- [ABOUT THIS TASK]: In the account of walking through Tahrir Square below, set down word for word the part starting with "It was my first" and going on through "15-year-olds, school children.".

- [PASSAGE FOR REVIEW]:
It was my first time to walk through Tahrir after three months away from Egypt, and I don’t quite know why I was so bewildered and shell-shocked. Perhaps it was the heaviness of the atmosphere in the square, the squalid tents and crowds of resilient protesters holding onto the last threads of dying hope.
Perhaps it was the fact that the Mogamaa building was open and didn’t stink of urine anymore, or perhaps it was the graffiti of dead people’s faces on each and every wall. New names, old faces, the same old vows of vindication and justice. And so many young people; 15-year-olds, school children.
It’s hard to explain how nothing has changed yet everything has; how the space I once found home in is now an alien square to me. The people we’ve lost, medics, children, football fans, mothers and men of God, they’re now too many to remember. And it’s almost two years to January 25.
The Mohamed Mahmoud wall remains the most powerful tribute to the revolution, with Ammar Abo Bakr’s new message ‘If the picture needs to be made clearer, Sir, reality is more brutal, and as for the state’s response [to the martyrs]: saying it’s God’s Will means there will be no compensation to the families’.

- [INPUT DATA]:
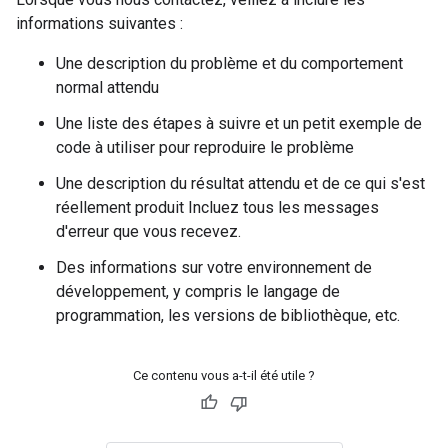
informations suivantes :
Une description du problème et du comportement
normal attendu
Une liste des étapes à suivre et un petit exemple de
code à utiliser pour reproduire le problème
Une description du résultat attendu et de ce qui s'est
réellement produit Incluez tous les messages
d'erreur que vous recevez.
Des informations sur votre environnement de
développement, y compris le langage de
programmation, les versions de bibliothèque, etc.
Ce contenu vous a-t-il été utile ?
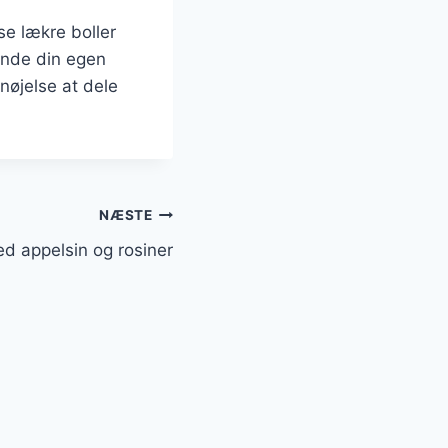
e lækre boller
inde din egen
nøjelse at dele
NÆSTE
d appelsin og rosiner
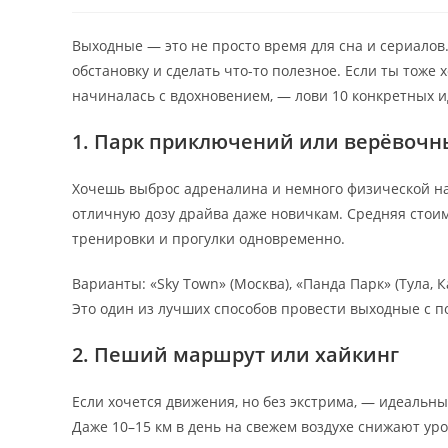
Выходные — это не просто время для сна и сериалов
обстановку и сделать что-то полезное. Если ты тоже
начиналась с вдохновением, — лови 10 конкретных и
1. Парк приключений или верёвочн
Хочешь выброс адреналина и немного физической на
отличную дозу драйва даже новичкам. Средняя стои
тренировки и прогулки одновременно.
Варианты: «Sky Town» (Москва), «Панда Парк» (Тула, К
Это один из лучших способов провести выходные с по
2. Пеший маршрут или хайкинг
Если хочется движения, но без экстрима, — идеальны
Даже 10–15 км в день на свежем воздухе снижают ур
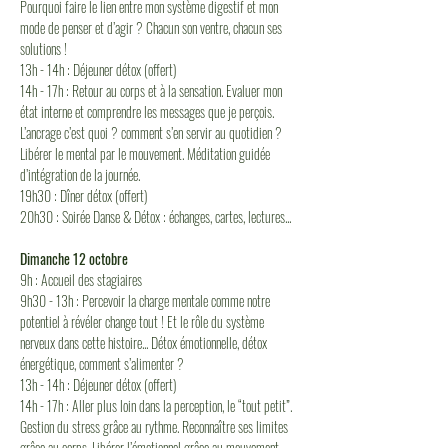
Pourquoi faire le lien entre mon système digestif et mon 
mode de penser et d’agir ? Chacun son ventre, chacun ses 
solutions !
13h - 14h : Déjeuner détox (offert)
14h - 17h : Retour au corps et à la sensation. Evaluer mon 
état interne et comprendre les messages que je perçois. 
L’ancrage c’est quoi ? comment s’en servir au quotidien ? 
Libérer le mental par le mouvement. Méditation guidée 
d’intégration de la journée.
19h30 : Dîner détox (offert)
20h30 : Soirée Danse & Détox : échanges, cartes, lectures...
Dimanche 12 octobre
9h : Accueil des stagiaires
9h30 - 13h : Percevoir la charge mentale comme notre 
potentiel à révéler change tout ! Et le rôle du système 
nerveux dans cette histoire... Détox émotionnelle, détox 
énergétique, comment s’alimenter ?
13h - 14h : Déjeuner détox (offert)
14h - 17h : Aller plus loin dans la perception, le “tout petit”. 
Gestion du stress grâce au rythme. Reconnaître ses limites 
grâce au corps. Libérer l’émotionnel grâce au mouvement. 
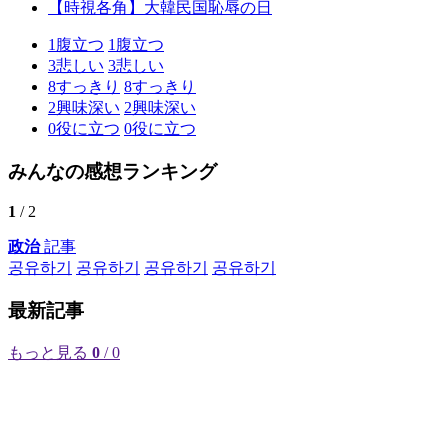
【時視各角】大韓民国恥辱の日
1
腹立つ
1
腹立つ
3
悲しい
3
悲しい
8
すっきり
8
すっきり
2
興味深い
2
興味深い
0
役に立つ
0
役に立つ
みんなの感想ランキング
1
/ 2
政治
記事
공유하기
공유하기
공유하기
공유하기
最新記事
もっと見る
0
/ 0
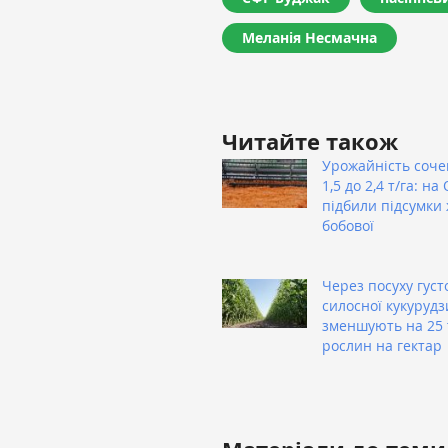
Меланія Несмачна
Читайте також
Урожайність соче
1,5 до 2,4 т/га: н
підбили підсумки
бобової
Через посуху густ
силосної кукурудз
зменшують на 25 
рослин на гектар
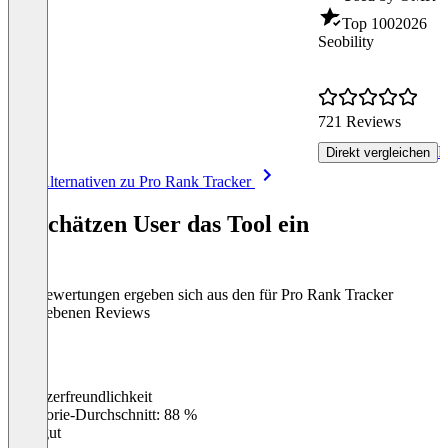
Top 100
2026
Seobility
721 Reviews
R
Direkt vergleichen
Item
Alle Alternativen zu Pro Rank Tracker
1
of
So schätzen User das Tool ein
8
Die Bewertungen ergeben sich aus den für Pro Rank Tracker
abgegebenen Reviews
Benutzerfreundlichkeit
0
%
Kategorie-Durchschnitt: 88 %
Sehr gut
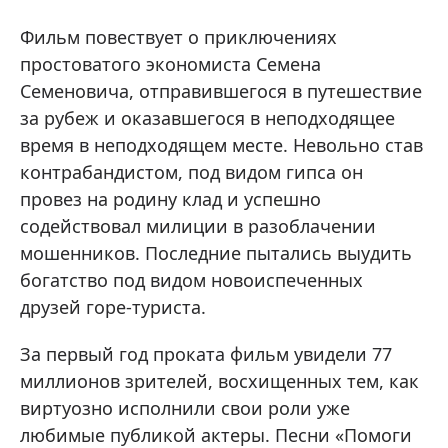
Фильм повествует о приключениях
простоватого экономиста Семена
Семеновича, отправившегося в путешествие
за рубеж и оказавшегося в неподходящее
время в неподходящем месте. Невольно став
контрабандистом, под видом гипса он
провез на родину клад и успешно
содействовал милиции в разоблачении
мошенников. Последние пытались выудить
богатство под видом новоиспеченных
друзей горе-туриста.
За первый год проката фильм увидели 77
миллионов зрителей, восхищенных тем, как
виртуозно исполнили свои роли уже
любимые публикой актеры. Песни «Помоги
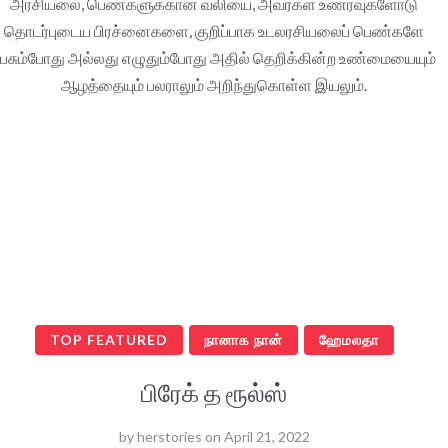
அரசியலை, பெண்களுக்கான வலியை, அவர்கள் உணர்வுகளோடு
தொடர்புடைய பிரச்னைகளை, குறிப்பாக உடலரசியலைப் பெண்களே
ேசும்போது அல்லது எழுதும்போது அதில் தெறிக்கின்ற உண்மையையும்
ஆழத்தையும் பலராலும் அறிந்துகொள்ள இயலும்.
TOP FEATURED
நானாக நான்
ஹேமலதா
பிரேக் த ரூல்ஸ்
by
herstories
on
April 21, 2022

- [WRITTEN ANSWER]:
It was my first time to walk through Tahrir after three months away from Egypt, and I don’t quite know why I was so bewildered and shell-shocked. Perhaps it was the heaviness of the atmosphere in the square, the squalid tents and crowds of resilient protesters holding onto the last threads of dying hope.
Perhaps it was the fact that the Mogamaa building was open and didn’t stink of urine anymore, or perhaps it was the graffiti of dead people’s faces on each and every wall. New names, old faces, the same old vows of vindication and justice. And so many young people; 15-year-olds, school children.